_Supplied material_.
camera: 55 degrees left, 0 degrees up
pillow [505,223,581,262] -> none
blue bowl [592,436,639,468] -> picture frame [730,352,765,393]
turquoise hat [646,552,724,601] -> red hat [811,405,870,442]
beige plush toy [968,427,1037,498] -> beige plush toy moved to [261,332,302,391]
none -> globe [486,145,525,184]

_Aim of the task_.
Copy out every line from the records that has the word "none".

_Expected answer_.
pillow [505,223,581,262] -> none
none -> globe [486,145,525,184]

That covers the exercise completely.